April 20, 2015

Data Science Question

Today i read post in quora about 20 question to detect fake data science. This is my answer about this questions if don’t know then i will note that i don’t know the answer.

What is the P-value and is it different from type I error.
=> what i know P-values is technic to observed sample results to test our statistical hypotesis. And Type i error is incorrect of null hypothesis (“false positive”)
What are the metrics to evaluate a search engine website?
=> i have hear it on coursera course about page rank. But i’m not sure yet about the method and i will update the answer later.
Three ants are sitting at the three corners of an equilateral triangle. Each ant starts randomly picks a direction and starts to move along the edge of the triangle. The probability that none of the ants collide = [ ? / ? ]
Follow-up: k ants are sitting at the k corners of an equilateral polygon. Each ant starts randomly picks a direction and starts to move along the edge of the triangle. The probability that none of the ants collide = [ ? / ? ]

=> P(N) = P(CW) + P(ACW) = 0.5 * 0.5 * 0.5 + 0.5 * 0.5 * 0.5 = 0.25
why 0,5 because probability to go to cw and anti cw is 50 - 50 which is 0,5. Why its three times 0.5 ? because there is three ants.

Given a Table with dateid, adid, impressions, partitioned by dateid, we need to calculate the total impression for an adid in last 28d days. The challenge here being that each partitions has close to 4 Billion rows and we want to avoid scanning 28 partitions every day. How will you optimize it so you don’t have to scan 28 partitions every day.

· · ·

In the data science post, where does the writer say they heard about page rank?

· · ·

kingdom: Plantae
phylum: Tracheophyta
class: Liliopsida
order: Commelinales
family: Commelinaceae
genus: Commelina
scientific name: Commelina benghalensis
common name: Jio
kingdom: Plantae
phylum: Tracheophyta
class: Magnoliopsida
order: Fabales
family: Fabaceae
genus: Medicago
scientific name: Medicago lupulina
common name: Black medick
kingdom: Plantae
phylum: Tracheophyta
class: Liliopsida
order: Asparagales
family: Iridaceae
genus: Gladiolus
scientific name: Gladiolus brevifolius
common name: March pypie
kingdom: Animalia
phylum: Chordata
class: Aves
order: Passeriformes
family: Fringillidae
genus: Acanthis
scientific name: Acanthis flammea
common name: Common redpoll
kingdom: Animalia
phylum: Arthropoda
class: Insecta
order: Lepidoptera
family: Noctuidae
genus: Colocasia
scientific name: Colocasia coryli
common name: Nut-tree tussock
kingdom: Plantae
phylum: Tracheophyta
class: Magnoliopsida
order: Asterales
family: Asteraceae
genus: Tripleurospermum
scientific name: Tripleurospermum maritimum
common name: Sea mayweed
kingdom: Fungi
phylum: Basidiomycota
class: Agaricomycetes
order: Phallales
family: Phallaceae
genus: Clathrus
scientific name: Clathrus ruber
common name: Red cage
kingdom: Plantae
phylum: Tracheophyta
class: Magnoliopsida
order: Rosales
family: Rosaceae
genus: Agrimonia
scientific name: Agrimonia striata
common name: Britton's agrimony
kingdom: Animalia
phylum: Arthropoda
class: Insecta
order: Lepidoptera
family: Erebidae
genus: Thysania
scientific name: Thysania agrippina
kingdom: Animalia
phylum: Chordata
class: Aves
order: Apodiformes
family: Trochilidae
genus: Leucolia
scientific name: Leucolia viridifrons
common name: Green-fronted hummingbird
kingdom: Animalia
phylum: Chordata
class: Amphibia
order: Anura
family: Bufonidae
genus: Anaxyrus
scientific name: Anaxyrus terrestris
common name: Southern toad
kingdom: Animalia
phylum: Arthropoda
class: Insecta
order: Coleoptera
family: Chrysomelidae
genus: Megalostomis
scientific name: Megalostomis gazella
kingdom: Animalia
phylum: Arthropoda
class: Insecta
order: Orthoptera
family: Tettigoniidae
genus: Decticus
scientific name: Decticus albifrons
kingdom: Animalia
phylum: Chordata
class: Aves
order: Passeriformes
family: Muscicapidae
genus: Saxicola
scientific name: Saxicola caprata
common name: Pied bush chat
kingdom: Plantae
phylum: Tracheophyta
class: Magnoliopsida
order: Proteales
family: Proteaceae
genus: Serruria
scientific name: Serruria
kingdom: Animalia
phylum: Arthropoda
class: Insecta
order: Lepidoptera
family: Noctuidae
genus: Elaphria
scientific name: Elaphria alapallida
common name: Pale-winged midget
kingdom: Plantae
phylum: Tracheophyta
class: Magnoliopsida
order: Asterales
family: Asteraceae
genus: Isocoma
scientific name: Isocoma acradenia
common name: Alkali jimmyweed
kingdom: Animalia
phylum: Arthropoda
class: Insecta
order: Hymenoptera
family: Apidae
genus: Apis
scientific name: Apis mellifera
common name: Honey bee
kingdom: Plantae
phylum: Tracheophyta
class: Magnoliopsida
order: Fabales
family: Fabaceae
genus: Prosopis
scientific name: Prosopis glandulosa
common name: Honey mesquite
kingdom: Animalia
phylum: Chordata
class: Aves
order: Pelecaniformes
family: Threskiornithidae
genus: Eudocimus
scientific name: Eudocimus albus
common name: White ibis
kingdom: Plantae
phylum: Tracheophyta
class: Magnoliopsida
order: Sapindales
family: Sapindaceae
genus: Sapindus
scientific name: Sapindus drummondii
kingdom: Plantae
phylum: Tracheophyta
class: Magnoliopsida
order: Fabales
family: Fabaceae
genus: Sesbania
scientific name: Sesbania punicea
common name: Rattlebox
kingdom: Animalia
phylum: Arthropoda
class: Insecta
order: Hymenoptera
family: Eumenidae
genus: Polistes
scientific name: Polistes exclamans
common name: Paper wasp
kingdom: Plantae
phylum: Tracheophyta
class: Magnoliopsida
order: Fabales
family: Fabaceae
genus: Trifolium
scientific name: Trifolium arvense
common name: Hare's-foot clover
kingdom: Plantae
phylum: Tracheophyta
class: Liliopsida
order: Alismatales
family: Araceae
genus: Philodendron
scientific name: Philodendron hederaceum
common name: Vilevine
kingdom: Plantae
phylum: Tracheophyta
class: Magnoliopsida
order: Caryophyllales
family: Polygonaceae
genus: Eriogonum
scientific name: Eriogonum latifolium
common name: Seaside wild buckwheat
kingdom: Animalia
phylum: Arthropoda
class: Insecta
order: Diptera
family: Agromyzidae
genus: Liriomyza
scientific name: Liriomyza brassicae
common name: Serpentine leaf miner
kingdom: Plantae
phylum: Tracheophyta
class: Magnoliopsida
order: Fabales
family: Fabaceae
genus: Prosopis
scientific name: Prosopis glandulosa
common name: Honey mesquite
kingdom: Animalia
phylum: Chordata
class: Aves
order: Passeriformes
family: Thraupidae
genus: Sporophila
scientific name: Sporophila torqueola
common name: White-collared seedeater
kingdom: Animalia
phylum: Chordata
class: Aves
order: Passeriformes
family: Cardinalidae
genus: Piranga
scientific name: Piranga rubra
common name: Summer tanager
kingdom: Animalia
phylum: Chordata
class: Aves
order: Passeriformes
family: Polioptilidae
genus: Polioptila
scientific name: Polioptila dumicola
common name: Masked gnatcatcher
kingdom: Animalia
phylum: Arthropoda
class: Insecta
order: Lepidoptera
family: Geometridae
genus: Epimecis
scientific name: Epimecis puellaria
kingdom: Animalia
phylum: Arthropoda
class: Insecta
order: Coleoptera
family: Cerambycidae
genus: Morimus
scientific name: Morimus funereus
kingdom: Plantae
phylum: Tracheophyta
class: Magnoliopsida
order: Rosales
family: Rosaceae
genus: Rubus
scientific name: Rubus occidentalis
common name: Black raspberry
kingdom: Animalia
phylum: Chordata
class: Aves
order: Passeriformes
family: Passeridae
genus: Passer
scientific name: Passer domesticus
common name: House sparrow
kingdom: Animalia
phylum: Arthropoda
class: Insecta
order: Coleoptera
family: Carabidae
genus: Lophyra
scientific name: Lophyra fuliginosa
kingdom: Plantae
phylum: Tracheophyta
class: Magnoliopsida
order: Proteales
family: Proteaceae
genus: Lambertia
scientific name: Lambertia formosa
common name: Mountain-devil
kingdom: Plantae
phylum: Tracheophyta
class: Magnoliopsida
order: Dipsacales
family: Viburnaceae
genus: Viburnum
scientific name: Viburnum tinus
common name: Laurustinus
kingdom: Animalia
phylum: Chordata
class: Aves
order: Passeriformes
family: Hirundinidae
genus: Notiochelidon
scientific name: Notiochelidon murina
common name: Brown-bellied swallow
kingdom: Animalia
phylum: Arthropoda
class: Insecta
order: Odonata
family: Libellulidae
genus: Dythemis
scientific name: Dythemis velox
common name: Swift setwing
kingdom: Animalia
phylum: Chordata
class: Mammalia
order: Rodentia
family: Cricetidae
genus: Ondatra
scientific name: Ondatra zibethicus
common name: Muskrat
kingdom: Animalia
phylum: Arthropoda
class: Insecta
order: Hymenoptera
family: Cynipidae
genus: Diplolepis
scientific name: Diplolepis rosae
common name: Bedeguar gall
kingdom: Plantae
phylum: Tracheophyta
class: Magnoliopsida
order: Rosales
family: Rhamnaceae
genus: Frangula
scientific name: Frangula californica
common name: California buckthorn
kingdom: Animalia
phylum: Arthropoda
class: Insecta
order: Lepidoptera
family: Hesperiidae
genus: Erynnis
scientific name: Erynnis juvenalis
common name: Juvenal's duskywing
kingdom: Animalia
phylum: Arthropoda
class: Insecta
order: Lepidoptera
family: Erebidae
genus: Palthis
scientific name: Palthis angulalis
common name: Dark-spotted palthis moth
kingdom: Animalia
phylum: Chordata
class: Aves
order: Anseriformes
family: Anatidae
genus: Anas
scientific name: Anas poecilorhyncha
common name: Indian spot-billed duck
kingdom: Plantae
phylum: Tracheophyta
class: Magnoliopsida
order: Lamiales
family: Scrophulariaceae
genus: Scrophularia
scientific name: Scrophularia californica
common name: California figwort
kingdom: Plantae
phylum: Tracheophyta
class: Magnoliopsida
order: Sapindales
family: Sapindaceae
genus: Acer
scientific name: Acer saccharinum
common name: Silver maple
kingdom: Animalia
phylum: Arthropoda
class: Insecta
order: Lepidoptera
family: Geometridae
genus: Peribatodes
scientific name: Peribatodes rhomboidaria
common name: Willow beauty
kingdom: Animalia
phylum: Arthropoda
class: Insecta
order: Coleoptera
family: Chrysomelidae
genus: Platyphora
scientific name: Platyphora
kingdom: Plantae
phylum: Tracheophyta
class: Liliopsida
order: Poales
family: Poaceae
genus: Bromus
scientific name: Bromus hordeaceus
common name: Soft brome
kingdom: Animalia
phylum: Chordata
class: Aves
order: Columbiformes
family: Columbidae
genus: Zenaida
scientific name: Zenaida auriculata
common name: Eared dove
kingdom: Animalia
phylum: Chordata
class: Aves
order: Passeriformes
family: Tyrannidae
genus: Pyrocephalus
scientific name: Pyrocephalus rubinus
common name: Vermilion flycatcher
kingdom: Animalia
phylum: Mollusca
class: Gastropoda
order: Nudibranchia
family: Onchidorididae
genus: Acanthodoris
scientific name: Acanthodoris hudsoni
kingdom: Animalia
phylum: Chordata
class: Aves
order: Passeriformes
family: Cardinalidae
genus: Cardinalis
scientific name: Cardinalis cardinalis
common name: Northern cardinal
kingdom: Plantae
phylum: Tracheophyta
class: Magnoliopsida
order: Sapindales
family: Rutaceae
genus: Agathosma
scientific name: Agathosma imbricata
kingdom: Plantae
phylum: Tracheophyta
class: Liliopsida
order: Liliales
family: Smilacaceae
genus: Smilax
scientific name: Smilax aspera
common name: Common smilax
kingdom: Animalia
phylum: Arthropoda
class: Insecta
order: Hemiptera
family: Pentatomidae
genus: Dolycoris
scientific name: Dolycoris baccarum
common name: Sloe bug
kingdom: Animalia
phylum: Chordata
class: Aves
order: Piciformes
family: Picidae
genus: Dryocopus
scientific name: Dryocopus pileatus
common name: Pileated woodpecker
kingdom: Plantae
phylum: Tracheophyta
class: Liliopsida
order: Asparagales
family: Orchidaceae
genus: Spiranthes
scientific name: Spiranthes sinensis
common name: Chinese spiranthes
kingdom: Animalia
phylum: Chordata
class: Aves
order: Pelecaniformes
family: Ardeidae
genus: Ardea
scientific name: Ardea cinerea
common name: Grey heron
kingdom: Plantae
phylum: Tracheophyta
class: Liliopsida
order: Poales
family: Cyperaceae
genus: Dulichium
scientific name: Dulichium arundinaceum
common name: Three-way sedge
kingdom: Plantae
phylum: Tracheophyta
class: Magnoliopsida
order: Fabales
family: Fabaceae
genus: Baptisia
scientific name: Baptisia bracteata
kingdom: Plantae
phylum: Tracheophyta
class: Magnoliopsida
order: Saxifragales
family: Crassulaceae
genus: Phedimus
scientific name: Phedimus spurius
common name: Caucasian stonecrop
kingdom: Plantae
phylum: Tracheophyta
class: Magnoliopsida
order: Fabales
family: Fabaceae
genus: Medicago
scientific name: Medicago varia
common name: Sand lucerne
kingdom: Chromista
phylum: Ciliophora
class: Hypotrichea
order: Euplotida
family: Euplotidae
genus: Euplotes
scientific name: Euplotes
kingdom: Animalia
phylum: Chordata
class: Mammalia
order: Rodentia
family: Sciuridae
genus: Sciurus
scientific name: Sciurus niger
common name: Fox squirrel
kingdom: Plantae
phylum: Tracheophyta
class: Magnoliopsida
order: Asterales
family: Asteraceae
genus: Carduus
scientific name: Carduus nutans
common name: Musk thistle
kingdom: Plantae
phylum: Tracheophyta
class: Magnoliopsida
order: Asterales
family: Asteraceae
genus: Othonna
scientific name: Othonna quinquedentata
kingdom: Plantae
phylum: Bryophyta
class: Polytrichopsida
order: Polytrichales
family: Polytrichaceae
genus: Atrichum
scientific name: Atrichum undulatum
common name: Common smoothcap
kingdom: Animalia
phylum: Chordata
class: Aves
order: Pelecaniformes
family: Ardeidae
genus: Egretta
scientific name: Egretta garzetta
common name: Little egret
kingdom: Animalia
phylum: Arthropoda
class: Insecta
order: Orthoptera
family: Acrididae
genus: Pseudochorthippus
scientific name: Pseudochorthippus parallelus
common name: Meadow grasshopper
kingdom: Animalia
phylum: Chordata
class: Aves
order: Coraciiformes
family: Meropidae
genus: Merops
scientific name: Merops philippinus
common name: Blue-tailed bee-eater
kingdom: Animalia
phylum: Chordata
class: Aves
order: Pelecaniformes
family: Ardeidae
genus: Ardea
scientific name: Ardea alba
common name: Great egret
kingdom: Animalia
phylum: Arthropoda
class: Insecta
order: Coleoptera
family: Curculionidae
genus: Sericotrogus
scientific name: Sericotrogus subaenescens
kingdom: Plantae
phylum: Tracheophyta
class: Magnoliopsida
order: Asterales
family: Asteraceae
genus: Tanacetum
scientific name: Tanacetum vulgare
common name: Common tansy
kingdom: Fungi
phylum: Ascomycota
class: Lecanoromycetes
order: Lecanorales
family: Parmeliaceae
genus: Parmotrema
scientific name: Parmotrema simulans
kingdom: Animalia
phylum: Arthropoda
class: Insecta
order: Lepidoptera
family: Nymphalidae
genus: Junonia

· · ·

(Full answer): On a Coursera course.